DATA LISTING –
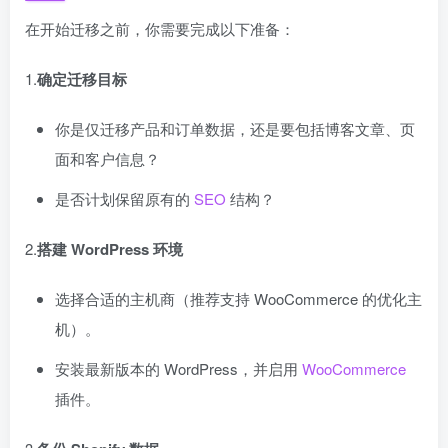
在开始迁移之前，你需要完成以下准备：
1.
确定迁移目标
你是仅迁移产品和订单数据，还是要包括博客文章、页
面和客户信息？
是否计划保留原有的
SEO
结构？
2.
搭建 WordPress 环境
选择合适的主机商（推荐支持 WooCommerce 的优化主
机）。
安装最新版本的 WordPress，并启用
WooCommerce
插件。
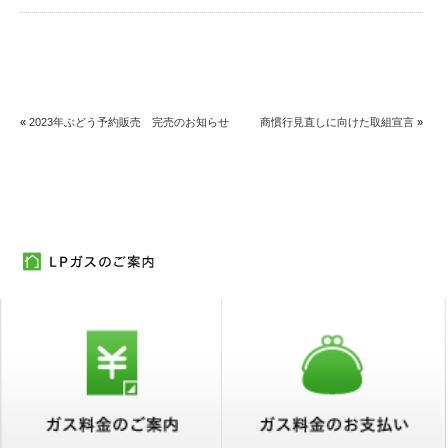
«
2023年ぶどう予約販売 完売のお知らせ
商慣行見直しに向けた取組宣言
»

PROBLEM –
Whichever lines of the data include the word "WordPress", pull them out.

EXERCISE RESULT –
搭建 WordPress 环境
安装最新版本的 WordPress，并启用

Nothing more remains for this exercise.